Scully found us still there two hours later. She lifted an eyebrow at the sight of me snapping Mikey's overalls but didn't say anything much. Liam got her a cup of coffee.
"Agent Scully . . . did you find anything?" She'd put a file on the table.
She nodded. "I think I found out a little more about what the killer used, and even some scraps of clothing. Kerry fought. You should know that - Kerry fought."
Liam closed his eyes for a moment. "Thank you. I kept asking before, but no one could tell me. It doesn't make it easier, but it's something I needed to know."
"I . . . .said a prayer for her when I was finished and put her together again."
He nodded. "I'd better be going. The kids should be back from school soon and I need to be there for them. I'm going back to work next week." He smiled at me and put Mikey back in his stroller. I could hear "Bye-bye, Mullah!" all the way out the door.
"Did she fight, Scully?"
"Yeah. Her fingernails were full of skin and threads, and the original cuts were jagged, as if she were twisting away."
"None of that . . . "
"Was in the original report. I know. Incompetents." She was too tired to get angry. "Of course she fought. It was her life and her baby." She took her hair out of the ponytail. "Mulder, how are you? You ran out of the room pretty fast."
"I'm fine, Scully." There was that look again. "What tool did he use?"
"A Swiss Army knife. The cuts are consistent with the long blade. I used my own for comparison."
"A real Boy Scout."
"No Boy Scout would do that sort of good turn, Mulder." She finished her coffee and pulled her hair back again. "Back into the breach. You might as well stay here. Kerry's autopsy report is in this folder." I nodded and watched her walk slowly out of the hospital cafeteria.
She was still exhausted from Wyoming. I could see it in her eyes. If any of the people here had been even barely competent, she wouldn't need to do any of this. And maybe she wouldn't have had to cut open Mrs. Anderson, who'd only been dead a couple of weeks.

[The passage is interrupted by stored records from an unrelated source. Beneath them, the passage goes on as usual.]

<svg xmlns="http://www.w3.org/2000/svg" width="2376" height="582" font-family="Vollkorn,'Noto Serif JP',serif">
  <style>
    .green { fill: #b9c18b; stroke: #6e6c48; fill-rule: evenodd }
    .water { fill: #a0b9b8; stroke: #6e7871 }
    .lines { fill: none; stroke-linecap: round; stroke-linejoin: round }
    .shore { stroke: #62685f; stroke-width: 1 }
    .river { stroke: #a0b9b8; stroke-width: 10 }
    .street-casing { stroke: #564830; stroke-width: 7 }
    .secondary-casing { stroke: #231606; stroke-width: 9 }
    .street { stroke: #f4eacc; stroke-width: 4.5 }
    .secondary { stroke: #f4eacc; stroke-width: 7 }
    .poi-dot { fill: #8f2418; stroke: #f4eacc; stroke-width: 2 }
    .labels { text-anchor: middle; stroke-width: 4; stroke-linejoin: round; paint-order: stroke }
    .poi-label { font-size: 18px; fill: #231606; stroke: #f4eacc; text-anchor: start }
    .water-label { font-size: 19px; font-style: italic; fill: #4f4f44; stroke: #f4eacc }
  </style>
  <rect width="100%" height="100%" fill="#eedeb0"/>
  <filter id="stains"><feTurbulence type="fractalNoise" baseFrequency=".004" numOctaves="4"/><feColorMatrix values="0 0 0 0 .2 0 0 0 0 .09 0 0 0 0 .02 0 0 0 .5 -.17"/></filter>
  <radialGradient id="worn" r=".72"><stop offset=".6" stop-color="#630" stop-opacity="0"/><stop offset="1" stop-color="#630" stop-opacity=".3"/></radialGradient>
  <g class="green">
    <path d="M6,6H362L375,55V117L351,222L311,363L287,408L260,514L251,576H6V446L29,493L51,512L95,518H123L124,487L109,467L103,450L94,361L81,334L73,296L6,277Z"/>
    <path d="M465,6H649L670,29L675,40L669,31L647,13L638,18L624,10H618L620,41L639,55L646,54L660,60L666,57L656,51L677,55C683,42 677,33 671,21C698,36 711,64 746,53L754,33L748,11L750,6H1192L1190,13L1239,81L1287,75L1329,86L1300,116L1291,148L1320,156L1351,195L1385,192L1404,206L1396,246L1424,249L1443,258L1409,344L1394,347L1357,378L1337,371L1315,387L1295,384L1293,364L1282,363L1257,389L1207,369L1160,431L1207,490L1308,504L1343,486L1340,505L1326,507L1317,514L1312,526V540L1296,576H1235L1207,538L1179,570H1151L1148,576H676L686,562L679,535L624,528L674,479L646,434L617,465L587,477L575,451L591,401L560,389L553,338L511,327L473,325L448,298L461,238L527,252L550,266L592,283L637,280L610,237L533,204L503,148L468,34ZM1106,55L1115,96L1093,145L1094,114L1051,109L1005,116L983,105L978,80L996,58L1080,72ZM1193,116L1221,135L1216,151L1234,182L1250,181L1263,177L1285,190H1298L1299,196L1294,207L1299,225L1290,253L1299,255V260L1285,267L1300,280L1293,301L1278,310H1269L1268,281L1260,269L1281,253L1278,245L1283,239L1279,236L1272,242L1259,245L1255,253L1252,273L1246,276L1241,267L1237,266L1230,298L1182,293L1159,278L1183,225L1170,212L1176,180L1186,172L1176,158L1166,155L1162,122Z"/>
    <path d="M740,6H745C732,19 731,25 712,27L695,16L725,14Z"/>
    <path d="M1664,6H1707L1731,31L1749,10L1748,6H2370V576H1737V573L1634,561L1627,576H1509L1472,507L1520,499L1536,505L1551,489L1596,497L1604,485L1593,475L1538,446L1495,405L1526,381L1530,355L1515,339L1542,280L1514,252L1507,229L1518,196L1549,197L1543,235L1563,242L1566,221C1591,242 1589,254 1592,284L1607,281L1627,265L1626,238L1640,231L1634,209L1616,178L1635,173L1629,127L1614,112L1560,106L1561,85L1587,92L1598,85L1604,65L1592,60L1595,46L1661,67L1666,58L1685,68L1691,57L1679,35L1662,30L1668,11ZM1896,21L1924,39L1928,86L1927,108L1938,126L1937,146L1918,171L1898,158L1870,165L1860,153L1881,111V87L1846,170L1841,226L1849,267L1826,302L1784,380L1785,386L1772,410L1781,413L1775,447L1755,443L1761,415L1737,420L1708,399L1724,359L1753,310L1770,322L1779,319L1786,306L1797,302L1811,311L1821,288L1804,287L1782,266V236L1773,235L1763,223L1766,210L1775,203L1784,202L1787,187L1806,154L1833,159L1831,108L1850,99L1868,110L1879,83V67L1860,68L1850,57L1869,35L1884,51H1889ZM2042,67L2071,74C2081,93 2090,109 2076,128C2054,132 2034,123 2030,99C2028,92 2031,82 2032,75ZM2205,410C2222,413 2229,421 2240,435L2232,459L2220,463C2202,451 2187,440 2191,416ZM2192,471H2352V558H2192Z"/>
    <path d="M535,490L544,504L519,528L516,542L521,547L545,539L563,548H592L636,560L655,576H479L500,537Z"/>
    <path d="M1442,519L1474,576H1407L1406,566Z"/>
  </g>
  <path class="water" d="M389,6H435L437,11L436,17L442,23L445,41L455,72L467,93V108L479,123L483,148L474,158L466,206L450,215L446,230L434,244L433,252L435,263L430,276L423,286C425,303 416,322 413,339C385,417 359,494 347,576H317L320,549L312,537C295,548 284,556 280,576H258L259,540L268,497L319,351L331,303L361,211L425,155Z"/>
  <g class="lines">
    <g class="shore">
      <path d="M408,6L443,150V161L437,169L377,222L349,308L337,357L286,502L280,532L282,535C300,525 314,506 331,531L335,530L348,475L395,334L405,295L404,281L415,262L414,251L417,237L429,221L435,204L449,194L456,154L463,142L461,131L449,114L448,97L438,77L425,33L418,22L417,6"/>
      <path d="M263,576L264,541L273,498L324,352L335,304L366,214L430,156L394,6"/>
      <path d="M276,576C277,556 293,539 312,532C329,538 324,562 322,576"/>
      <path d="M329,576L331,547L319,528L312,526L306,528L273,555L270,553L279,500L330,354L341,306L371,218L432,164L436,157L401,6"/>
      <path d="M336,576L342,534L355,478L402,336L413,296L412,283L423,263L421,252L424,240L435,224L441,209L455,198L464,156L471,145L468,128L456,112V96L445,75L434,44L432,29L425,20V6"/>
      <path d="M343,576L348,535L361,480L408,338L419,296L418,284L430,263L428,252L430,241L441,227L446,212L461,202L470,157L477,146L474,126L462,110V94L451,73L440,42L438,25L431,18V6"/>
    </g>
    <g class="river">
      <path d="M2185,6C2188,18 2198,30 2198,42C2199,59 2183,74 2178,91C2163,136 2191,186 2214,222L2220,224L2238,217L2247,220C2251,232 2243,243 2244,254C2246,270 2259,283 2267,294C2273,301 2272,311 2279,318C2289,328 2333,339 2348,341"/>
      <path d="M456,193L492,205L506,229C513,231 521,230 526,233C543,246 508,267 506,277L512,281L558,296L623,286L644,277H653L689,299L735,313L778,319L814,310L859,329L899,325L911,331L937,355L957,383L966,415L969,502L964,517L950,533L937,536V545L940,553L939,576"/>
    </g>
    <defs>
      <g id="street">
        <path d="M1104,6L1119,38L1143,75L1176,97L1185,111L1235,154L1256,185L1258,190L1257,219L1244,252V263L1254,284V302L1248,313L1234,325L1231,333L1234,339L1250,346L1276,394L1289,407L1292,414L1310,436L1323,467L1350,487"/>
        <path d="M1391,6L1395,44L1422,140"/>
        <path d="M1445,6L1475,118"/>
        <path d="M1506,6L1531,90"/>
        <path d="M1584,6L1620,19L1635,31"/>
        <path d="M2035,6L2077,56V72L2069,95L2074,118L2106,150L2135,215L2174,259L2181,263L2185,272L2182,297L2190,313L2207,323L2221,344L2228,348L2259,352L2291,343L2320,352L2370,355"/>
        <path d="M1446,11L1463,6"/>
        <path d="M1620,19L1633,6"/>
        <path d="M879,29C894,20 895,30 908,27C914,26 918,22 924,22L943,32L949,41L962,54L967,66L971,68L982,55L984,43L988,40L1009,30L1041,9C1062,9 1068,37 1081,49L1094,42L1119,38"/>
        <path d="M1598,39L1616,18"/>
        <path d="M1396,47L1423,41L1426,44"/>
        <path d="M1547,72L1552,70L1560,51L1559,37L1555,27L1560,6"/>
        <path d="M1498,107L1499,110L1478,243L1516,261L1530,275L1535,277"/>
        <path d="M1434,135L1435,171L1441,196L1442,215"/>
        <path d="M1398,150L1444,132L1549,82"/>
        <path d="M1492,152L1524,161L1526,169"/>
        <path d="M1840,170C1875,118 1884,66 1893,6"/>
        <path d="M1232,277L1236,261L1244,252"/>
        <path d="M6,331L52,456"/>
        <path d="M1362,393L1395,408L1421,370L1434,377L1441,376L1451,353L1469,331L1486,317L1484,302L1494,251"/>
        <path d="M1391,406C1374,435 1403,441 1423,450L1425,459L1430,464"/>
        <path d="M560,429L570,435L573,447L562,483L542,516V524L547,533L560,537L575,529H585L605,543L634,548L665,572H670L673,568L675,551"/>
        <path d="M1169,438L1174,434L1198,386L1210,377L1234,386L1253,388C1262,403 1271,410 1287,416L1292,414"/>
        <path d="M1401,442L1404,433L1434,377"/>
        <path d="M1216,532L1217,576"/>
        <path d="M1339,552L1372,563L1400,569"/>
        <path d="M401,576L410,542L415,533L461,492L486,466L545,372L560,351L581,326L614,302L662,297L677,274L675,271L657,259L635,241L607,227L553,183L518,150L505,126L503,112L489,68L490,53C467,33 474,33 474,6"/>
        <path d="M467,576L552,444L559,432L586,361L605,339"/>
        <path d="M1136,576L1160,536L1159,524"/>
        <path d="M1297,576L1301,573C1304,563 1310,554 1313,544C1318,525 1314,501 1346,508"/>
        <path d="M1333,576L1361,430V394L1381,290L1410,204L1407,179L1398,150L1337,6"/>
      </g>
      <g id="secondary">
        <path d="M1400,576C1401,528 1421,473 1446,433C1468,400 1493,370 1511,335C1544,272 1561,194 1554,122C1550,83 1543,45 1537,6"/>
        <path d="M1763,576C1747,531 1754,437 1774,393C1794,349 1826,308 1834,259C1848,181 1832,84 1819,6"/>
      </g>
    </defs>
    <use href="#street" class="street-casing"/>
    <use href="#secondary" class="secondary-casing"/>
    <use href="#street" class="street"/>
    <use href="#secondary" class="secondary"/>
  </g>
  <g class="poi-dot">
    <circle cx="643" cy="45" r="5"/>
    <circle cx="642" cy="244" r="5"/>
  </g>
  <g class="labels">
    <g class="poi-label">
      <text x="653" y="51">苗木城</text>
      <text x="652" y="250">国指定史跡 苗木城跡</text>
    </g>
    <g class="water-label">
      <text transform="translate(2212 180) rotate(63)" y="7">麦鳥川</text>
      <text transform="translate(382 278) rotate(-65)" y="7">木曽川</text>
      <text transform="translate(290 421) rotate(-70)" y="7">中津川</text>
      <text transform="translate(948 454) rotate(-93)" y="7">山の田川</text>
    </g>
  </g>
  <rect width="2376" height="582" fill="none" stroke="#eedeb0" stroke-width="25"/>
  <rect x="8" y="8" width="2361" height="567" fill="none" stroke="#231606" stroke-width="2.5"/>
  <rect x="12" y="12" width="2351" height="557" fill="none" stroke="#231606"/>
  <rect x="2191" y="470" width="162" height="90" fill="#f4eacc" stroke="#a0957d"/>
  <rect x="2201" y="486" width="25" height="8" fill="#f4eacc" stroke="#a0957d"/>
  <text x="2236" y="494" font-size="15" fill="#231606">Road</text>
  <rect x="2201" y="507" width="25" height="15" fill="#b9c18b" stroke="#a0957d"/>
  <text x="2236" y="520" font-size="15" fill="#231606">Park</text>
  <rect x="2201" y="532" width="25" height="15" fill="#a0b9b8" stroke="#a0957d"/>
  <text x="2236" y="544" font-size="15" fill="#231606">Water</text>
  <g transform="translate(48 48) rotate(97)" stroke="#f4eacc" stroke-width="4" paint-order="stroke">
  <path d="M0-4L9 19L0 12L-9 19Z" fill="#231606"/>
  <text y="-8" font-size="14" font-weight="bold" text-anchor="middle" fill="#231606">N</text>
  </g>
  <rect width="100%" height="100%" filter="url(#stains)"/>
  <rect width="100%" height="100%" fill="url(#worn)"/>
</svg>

My arm itched, but I ignored it. Instead, I focused my attention on the report. Scully has atrocious handwriting, but I've had years of practice reading it. I asked her once if it were a special course she took in medical school. She told me there was, but she'd tested out of it.
Kerry had fought, but the UNSUB had bound her hands - there were burns from the tape, and even *they* had to note down that she'd been found that way. There was bruising on her face and a broken nose that had not been noted. She'd died from blood loss from her Swiss Army knife c-section/abortion. He'd hacked her open. For a moment, I had to fight to keep the coffee down. I was happy that Mikey had eaten my muffin. And then I had another flash of something warm and wet, and all I wanted to do was scream. Instead, I sat in that cafeteria and held my arms to my chest. I got a look or two, I suppose, but I attracted less attention than if I'd gone with my first impulse.
I don't remember all of the next two hours. I know I got some more coffee, and I know I read the report several times and took a lot of notes, and I know I kept thinking about that Biblical quote, but it doesn't seem to be enough to do to spend two hours. Scully looked even more exhausted when she found me a second time. She drank from my cup before she even said anything.
"I would have gotten you your own, Scully."
"I know. Mrs. Anderson didn't have anything incriminating in her fingernails. The UNSUB must have bound her hands first. He's learning from experience."
"Lord, I *hate* a smart serial killer." Scully smiled. My good turn for the day was complete.
She handed me the second report. "Let's go back to the hotel. I need a Jacuzzi before dinner."
"Okay, but I'm driving." She just nodded.